Work order:
Output every line of the records below exactly as it appears, leaving out the pictures.
● ● ● ● ●
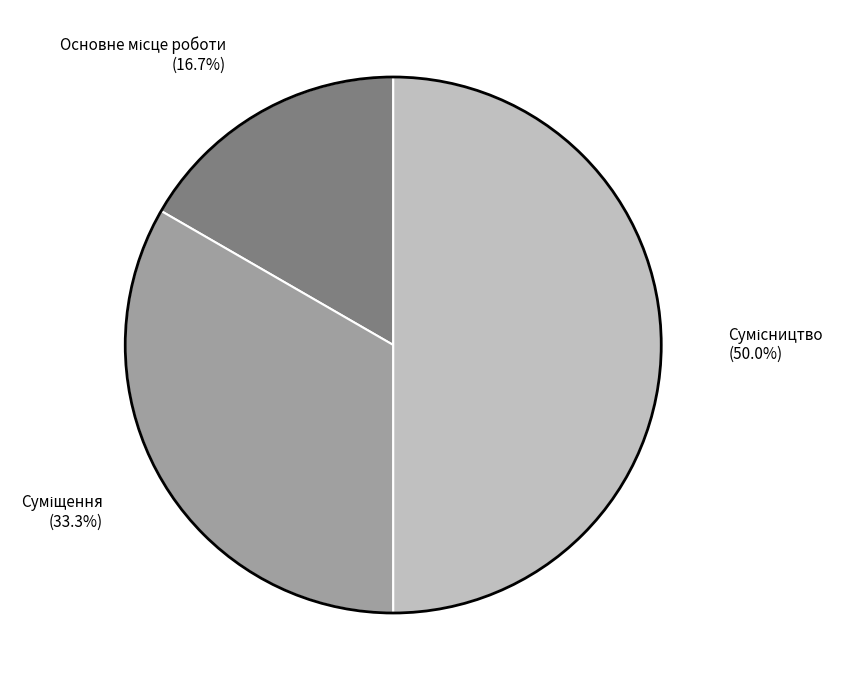

To the nearest percent, what percentage of the pie is Суміщення?

33%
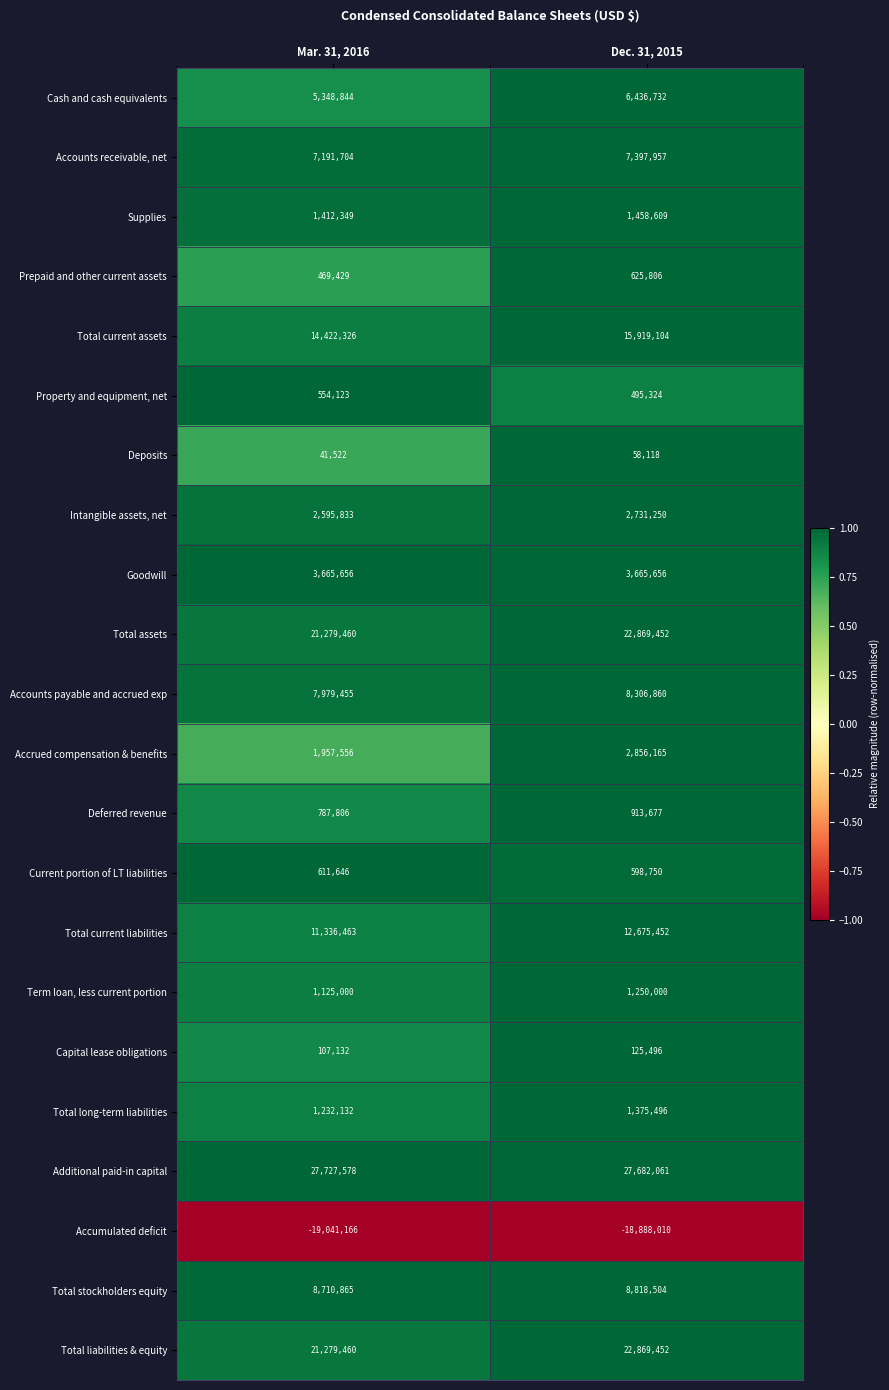

What is the smallest value displayed?

-19041166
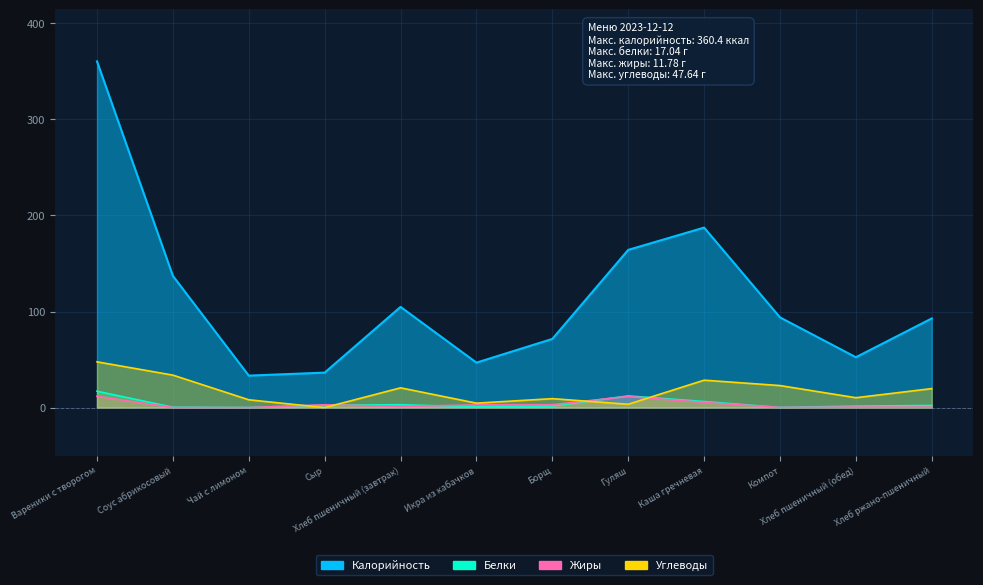

Reading right to left, list all the values displayed in this chart.

Калорийность: Хлеб ржано-пшеничный=92.8	Хлеб пшеничный (обед)=52.4	Компот=93.9	Каша гречневая=187.4	Гуляш=164.2	Борщ=71.5	Икра из кабачков=46.8	Хлеб пшеничный (завтрак)=104.8	Сыр=36.4	Чай с лимоном=33.3	Соус абрикосовый=137.1	Вареники с творогом=360.4
Белки: Хлеб ржано-пшеничный=2.2	Хлеб пшеничный (обед)=1.5	Компот=0.1	Каша гречневая=6.3	Гуляш=12.1	Борщ=1.7	Икра из кабачков=0.7	Хлеб пшеничный (завтрак)=3.0	Сыр=2.3	Чай с лимоном=0.0	Соус абрикосовый=0.4	Вареники с творогом=17.0
Жиры: Хлеб ржано-пшеничный=0.4	Хлеб пшеничный (обед)=0.6	Компот=0.1	Каша гречневая=5.4	Гуляш=11.6	Борщ=3.0	Икра из кабачков=2.8	Хлеб пшеничный (завтрак)=1.2	Сыр=3.0	Чай с лимоном=0.0	Соус абрикосовый=0.0	Вареники с творогом=11.8
Углеводы: Хлеб ржано-пшеничный=19.8	Хлеб пшеничный (обед)=10.3	Компот=22.9	Каша гречневая=28.5	Гуляш=3.5	Борщ=9.3	Икра из кабачков=4.6	Хлеб пшеничный (завтрак)=20.6	Сыр=0.0	Чай с лимоном=8.1	Соус абрикосовый=33.8	Вареники с творогом=47.6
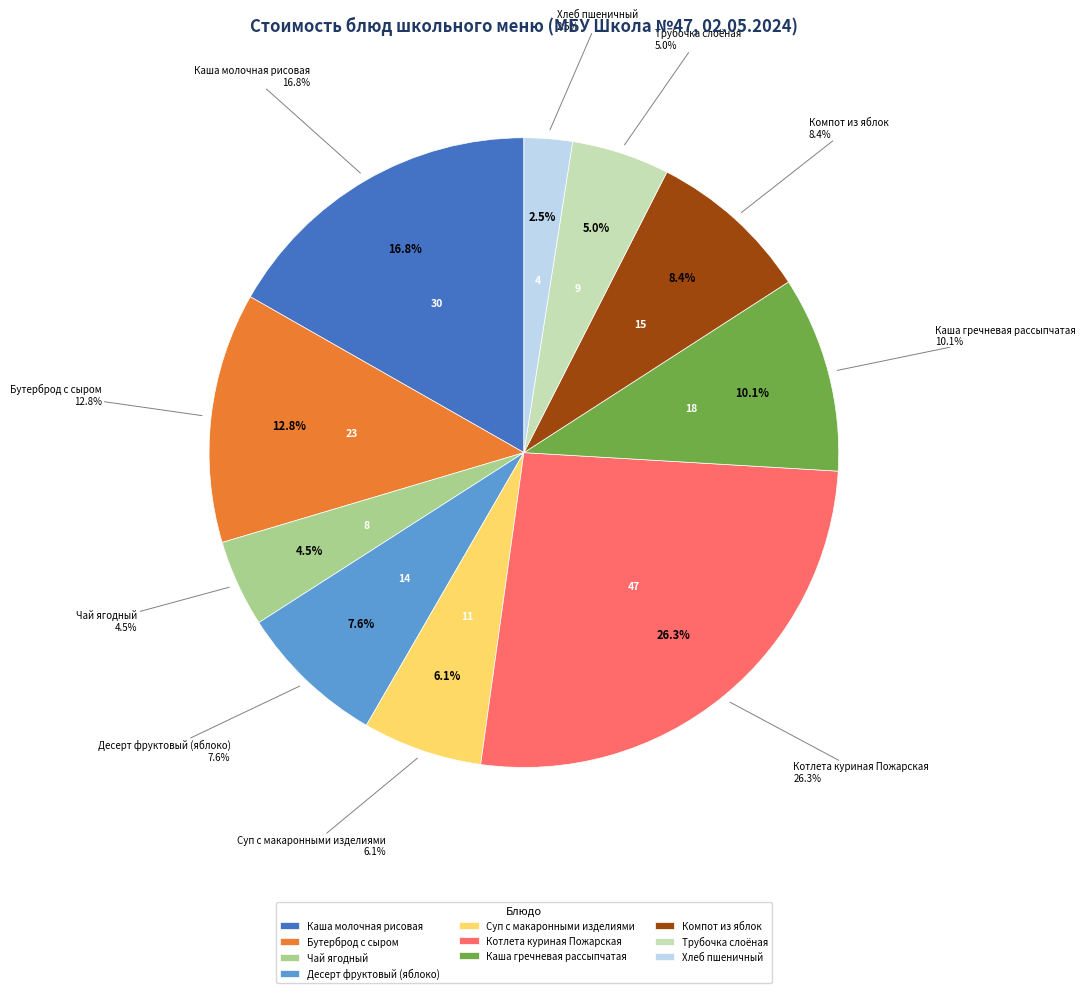

Do Хлеб пшеничный and Трубочка слоёная together represent more than half of the pie?

No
● ● ● ● ●
Task response:
To the nearest percent, what percentage of the pie is Суміщення?

33%

What is the smallest value displayed?

-19041166

Reading right to left, list all the values displayed in this chart.

Калорийность: Хлеб ржано-пшеничный=92.8	Хлеб пшеничный (обед)=52.4	Компот=93.9	Каша гречневая=187.4	Гуляш=164.2	Борщ=71.5	Икра из кабачков=46.8	Хлеб пшеничный (завтрак)=104.8	Сыр=36.4	Чай с лимоном=33.3	Соус абрикосовый=137.1	Вареники с творогом=360.4
Белки: Хлеб ржано-пшеничный=2.2	Хлеб пшеничный (обед)=1.5	Компот=0.1	Каша гречневая=6.3	Гуляш=12.1	Борщ=1.7	Икра из кабачков=0.7	Хлеб пшеничный (завтрак)=3.0	Сыр=2.3	Чай с лимоном=0.0	Соус абрикосовый=0.4	Вареники с творогом=17.0
Жиры: Хлеб ржано-пшеничный=0.4	Хлеб пшеничный (обед)=0.6	Компот=0.1	Каша гречневая=5.4	Гуляш=11.6	Борщ=3.0	Икра из кабачков=2.8	Хлеб пшеничный (завтрак)=1.2	Сыр=3.0	Чай с лимоном=0.0	Соус абрикосовый=0.0	Вареники с творогом=11.8
Углеводы: Хлеб ржано-пшеничный=19.8	Хлеб пшеничный (обед)=10.3	Компот=22.9	Каша гречневая=28.5	Гуляш=3.5	Борщ=9.3	Икра из кабачков=4.6	Хлеб пшеничный (завтрак)=20.6	Сыр=0.0	Чай с лимоном=8.1	Соус абрикосовый=33.8	Вареники с творогом=47.6

Do Хлеб пшеничный and Трубочка слоёная together represent more than half of the pie?

No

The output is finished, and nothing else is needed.